Trois saisons à Venise, Matthias Zschokke
Trois saisons à Venise, novembre 2016, trad. allemand Isabelle Rüf, 384 pages, 22,50 €
Ecrivain(s): Matthias Zschokke Edition: Zoe
Matthias Zschokke est invité en 2012 à Venise par une fondation qui met à sa disposition un appartement en plein cœur de Venise. Ce sont trois saisons qu’il va mettre à profit pour « travailler », c’est en tout cas son désir, et l’idée de se retrouver en plein cœur de la Sérénissime ne peut, pense-t-il, que faciliter ce travail, sauf que, une fois sur place, il va partager son bonheur en écrivant des courriels à son frère, à sa tante, à son éditeur et à certains de ses amis et à des relations professionnelles.
Dans les réponses qu’il adresse à « l’ami de Cologne », il décrit un quotidien ordinaire à Venise : « Sous mes fenêtres glissent des gondoles, des bateaux-cargos avec des pianos, de temps en temps des pompiers, des ambulances, des bateaux-taxis, avec au fond un Dottore ou un Onorevole, qui rentre chez lui ou va au théâtre… ». On imagine sans peine ce que le lecteur à Cologne peut ressentir à la lecture de ce courriel.
Et l’auteur découvre progressivement les charmes de la ville quand on y vit, quand on doit se déplacer, y faire des courses, quand on décide de ne rien manquer de ce qui ne peut-être qu’intéressant et quand les moyens de transport sont « limités » au bateau, ici le vaporetto, et à la marche. Un quotidien différent qui permet d’apprivoiser ce musée à ciel ouvert, mais aussi où l’on peut déambuler sans pour autant avoir le sentiment de déplacements inutiles. C’est bien connu, et l’auteur n’y échappe pas, à chaque coin de rue ou presque, une surprise vous attend, une façade surprenante, une église qui ne l’est pas moins, une piazzetta étonnante et charmante. Ainsi écrit-il à son éditeur : « si tu aimes te balader sans but, Venise est une ville idéale. Ici, on ne peut se déplacer qu’à pied ou en bateau. Se donner un but n’a pas de sens ; on se perd inéluctablement. Comme on ne peut pas être saturé de toute cette splendeur, on se balade jusqu’à ce que vos jambes se dérobent ». Et plus loin, comme pour mieux appâter son lecteur, ou l’assurer que ce qu’il écrit correspond bien à ce que l’on dit de Venise : « Ce qui est étonnant : on n’a jamais peur de rater quelque chose. On est toujours comblé par ce que l’on voit sur le moment. Et si une fois ça n’arrive pas, alors au plus tard vingt mètres plus loin, au coin de la rue ».

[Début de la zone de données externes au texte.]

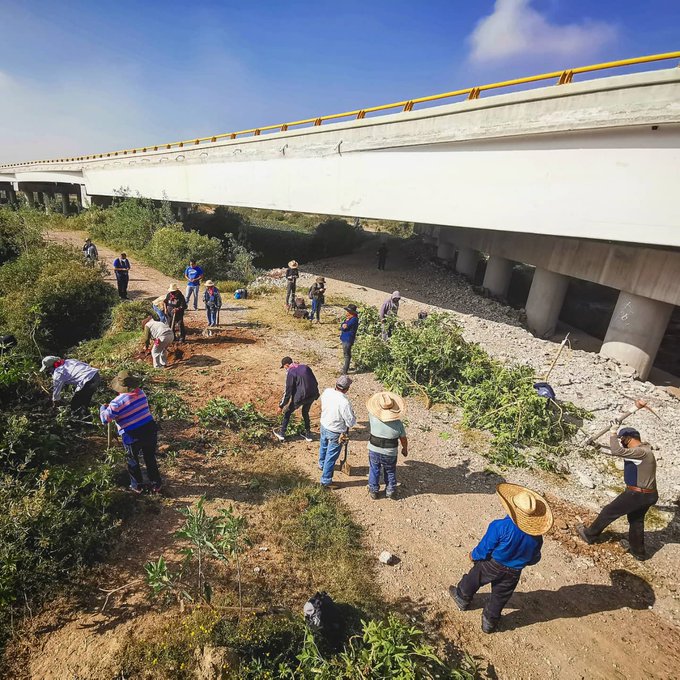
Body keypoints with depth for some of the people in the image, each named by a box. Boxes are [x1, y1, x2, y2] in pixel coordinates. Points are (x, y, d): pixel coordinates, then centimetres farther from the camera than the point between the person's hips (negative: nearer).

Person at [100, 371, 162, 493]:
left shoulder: (117, 402, -17)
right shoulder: (141, 393, -2)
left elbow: (105, 419, -11)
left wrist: (103, 407, 10)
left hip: (132, 437, -4)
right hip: (150, 431, 4)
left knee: (133, 462, 21)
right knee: (150, 459, 20)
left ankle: (137, 486, 33)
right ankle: (156, 484, 28)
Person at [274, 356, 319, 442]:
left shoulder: (290, 373, -10)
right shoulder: (305, 367, 8)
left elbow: (288, 391, -10)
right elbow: (315, 382, 11)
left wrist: (281, 405, -2)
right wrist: (316, 395, 21)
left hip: (300, 397, -6)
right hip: (312, 395, 6)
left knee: (287, 413, 17)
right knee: (305, 413, 29)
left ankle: (281, 434, 27)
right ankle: (308, 435, 34)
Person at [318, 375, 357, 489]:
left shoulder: (327, 391, -16)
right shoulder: (344, 403, -35)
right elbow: (351, 422, -24)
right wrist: (352, 415, -4)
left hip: (324, 425, 7)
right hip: (336, 433, -7)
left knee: (323, 447, 32)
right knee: (331, 457, 12)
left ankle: (321, 465, 60)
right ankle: (326, 481, 28)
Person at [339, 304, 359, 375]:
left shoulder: (354, 319, -20)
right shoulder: (348, 318, 11)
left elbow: (344, 327, -22)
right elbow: (342, 326, 11)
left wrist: (343, 326, -2)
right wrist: (343, 326, -9)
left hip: (348, 339, -10)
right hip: (344, 338, 10)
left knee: (347, 355, -3)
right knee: (346, 354, 22)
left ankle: (345, 371, 3)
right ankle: (346, 366, 38)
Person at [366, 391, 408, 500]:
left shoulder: (373, 418, -22)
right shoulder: (398, 423, -20)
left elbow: (371, 411, 2)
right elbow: (403, 439, -6)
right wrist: (405, 449, 12)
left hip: (374, 450, 0)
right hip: (390, 453, 0)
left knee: (374, 471, 22)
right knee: (390, 472, 24)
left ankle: (373, 491, 37)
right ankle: (390, 491, 41)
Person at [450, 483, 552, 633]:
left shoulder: (500, 526, -33)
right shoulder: (536, 536, -18)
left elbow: (485, 548, -22)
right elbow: (534, 559, 0)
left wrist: (474, 555, -1)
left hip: (491, 565, -3)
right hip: (513, 573, 3)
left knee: (473, 580, 25)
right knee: (500, 597, 24)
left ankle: (462, 598, 48)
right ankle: (489, 622, 42)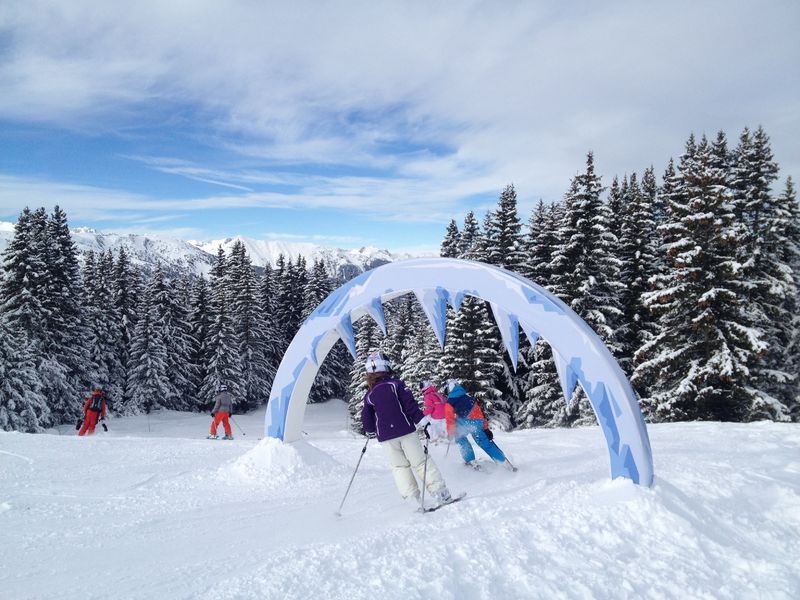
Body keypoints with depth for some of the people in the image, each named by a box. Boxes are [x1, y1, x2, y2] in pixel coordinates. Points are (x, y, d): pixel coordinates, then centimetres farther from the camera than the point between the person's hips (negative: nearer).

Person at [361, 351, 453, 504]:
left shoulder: (369, 395, 5)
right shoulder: (395, 384, -5)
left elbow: (366, 418, 10)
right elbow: (410, 405, -10)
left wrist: (371, 432, 28)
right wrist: (423, 422, -6)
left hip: (386, 437, 2)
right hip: (406, 431, -2)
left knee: (399, 466, 12)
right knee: (420, 462, 3)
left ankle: (412, 499, 5)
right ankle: (441, 493, 1)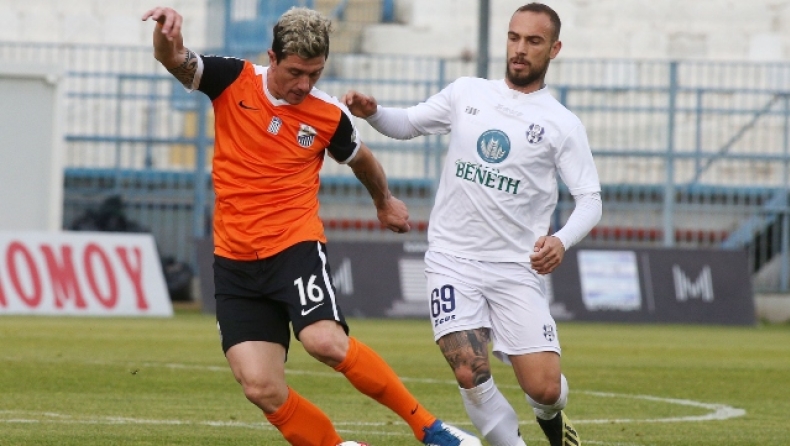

On comprend alors pourquoi Matthias Zschokke écrit encore : « Venise est une drogue dure et vous rend très vite dépendant ». En revanche il confirme que la beauté du lieu l’empêche une écriture autre que relative à la ville ou à ce qu’inspire la ville. Ainsi à sa tante de Palerme dit-il sa difficulté, voire son impossibilité à écrire quand il lui confie « qu’il y a longtemps que plus rien ne vient », que le livre envisageable n’aurait aucun intérêt, « et c’est pourquoi Venise est la ville qu’il me faut : cette ville, à chaque millimètre, il lui vient quelque chose à l’esprit. Incroyable comme tout est à portée de main, comme tout est riche, bariolé, prodigue. Si j’avais autant d’imagination que Venise, mes livres seraient de somptueuses pochette-surprise et des best-sellers mondiaux ». Venise est donc une drogue dure. Et on comprend mieux sa conclusion quand, rentré à Berlin, il admet que « Venise n’était pas la vraie vie… Venise était un conte de fées. I (sa compagne) et moi avons vécu dans une cage dorée et nous n’avions qu’à entonner tous les jours un air joyeux en duo ».